Exercise requirements — Repeat exactly the lines from the start of the records below through the line that contains "low amount of", including both.

Dataset records
----

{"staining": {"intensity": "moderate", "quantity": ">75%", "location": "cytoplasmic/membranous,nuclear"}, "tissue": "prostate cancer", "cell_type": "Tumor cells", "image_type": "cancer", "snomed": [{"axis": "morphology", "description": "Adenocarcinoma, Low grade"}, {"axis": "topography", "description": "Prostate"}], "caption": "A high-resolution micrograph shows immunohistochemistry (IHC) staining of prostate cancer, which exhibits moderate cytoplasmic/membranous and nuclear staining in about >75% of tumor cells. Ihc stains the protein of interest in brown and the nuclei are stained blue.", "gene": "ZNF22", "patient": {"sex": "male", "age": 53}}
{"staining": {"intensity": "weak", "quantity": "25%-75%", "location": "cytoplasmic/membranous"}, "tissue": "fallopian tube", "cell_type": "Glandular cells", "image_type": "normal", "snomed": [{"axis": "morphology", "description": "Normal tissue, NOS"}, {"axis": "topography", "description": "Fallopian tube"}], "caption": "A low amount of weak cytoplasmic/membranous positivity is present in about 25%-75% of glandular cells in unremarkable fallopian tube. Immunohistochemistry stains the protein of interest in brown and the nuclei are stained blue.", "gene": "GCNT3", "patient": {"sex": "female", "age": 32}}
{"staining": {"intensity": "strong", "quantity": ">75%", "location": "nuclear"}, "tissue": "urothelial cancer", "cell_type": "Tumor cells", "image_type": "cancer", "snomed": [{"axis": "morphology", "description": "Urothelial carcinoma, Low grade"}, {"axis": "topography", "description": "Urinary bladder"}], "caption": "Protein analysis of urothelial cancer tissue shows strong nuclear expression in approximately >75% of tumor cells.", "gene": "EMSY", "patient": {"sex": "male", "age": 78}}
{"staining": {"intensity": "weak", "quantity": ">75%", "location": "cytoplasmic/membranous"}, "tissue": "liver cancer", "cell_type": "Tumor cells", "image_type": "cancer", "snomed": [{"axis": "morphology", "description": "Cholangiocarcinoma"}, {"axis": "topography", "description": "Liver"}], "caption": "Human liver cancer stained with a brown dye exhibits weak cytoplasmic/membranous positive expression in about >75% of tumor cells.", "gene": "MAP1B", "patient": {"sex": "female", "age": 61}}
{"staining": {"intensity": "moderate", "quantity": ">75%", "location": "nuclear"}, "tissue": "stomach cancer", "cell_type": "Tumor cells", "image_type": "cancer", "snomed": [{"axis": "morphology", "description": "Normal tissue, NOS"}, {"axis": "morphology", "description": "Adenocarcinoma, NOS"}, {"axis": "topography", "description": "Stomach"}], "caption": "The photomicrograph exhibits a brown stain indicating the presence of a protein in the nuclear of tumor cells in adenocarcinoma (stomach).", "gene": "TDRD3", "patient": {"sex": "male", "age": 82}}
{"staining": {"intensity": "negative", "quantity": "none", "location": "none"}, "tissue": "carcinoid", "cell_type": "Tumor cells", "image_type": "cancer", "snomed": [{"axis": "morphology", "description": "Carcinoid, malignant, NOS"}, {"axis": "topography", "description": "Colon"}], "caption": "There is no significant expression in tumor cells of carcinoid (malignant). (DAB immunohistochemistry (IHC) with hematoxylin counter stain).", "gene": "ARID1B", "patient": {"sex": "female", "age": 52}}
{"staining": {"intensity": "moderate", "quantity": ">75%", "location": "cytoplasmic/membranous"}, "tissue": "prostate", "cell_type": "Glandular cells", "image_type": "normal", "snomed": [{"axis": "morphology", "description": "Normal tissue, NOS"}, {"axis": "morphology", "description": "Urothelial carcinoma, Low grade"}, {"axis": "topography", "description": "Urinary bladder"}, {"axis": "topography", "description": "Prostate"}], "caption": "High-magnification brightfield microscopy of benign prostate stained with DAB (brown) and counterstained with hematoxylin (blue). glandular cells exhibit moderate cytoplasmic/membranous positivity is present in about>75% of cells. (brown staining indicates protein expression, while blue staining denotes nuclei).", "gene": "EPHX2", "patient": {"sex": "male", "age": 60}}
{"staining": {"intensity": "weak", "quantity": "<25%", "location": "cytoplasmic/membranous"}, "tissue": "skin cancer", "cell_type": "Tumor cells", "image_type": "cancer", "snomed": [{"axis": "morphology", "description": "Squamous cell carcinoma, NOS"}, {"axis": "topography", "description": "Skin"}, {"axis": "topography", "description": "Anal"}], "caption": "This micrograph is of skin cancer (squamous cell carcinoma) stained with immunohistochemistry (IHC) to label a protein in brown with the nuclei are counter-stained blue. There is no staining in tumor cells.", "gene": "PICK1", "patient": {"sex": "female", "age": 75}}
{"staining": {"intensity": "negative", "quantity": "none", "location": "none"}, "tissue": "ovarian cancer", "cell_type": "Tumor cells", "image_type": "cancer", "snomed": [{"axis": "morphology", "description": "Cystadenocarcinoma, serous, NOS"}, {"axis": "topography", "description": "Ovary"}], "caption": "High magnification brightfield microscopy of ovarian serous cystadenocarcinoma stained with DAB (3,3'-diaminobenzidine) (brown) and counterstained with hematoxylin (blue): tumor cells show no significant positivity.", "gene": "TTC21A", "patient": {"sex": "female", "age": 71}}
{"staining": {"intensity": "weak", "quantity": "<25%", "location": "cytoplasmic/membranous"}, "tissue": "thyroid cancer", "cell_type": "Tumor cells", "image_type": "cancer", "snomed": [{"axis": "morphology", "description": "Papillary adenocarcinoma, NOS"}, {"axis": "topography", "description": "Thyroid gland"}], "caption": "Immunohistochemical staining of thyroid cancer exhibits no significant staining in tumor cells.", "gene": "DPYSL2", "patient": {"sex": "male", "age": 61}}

----

Result for this exercise —
{"staining": {"intensity": "moderate", "quantity": ">75%", "location": "cytoplasmic/membranous,nuclear"}, "tissue": "prostate cancer", "cell_type": "Tumor cells", "image_type": "cancer", "snomed": [{"axis": "morphology", "description": "Adenocarcinoma, Low grade"}, {"axis": "topography", "description": "Prostate"}], "caption": "A high-resolution micrograph shows immunohistochemistry (IHC) staining of prostate cancer, which exhibits moderate cytoplasmic/membranous and nuclear staining in about >75% of tumor cells. Ihc stains the protein of interest in brown and the nuclei are stained blue.", "gene": "ZNF22", "patient": {"sex": "male", "age": 53}}
{"staining": {"intensity": "weak", "quantity": "25%-75%", "location": "cytoplasmic/membranous"}, "tissue": "fallopian tube", "cell_type": "Glandular cells", "image_type": "normal", "snomed": [{"axis": "morphology", "description": "Normal tissue, NOS"}, {"axis": "topography", "description": "Fallopian tube"}], "caption": "A low amount of weak cytoplasmic/membranous positivity is present in about 25%-75% of glandular cells in unremarkable fallopian tube. Immunohistochemistry stains the protein of interest in brown and the nuclei are stained blue.", "gene": "GCNT3", "patient": {"sex": "female", "age": 32}}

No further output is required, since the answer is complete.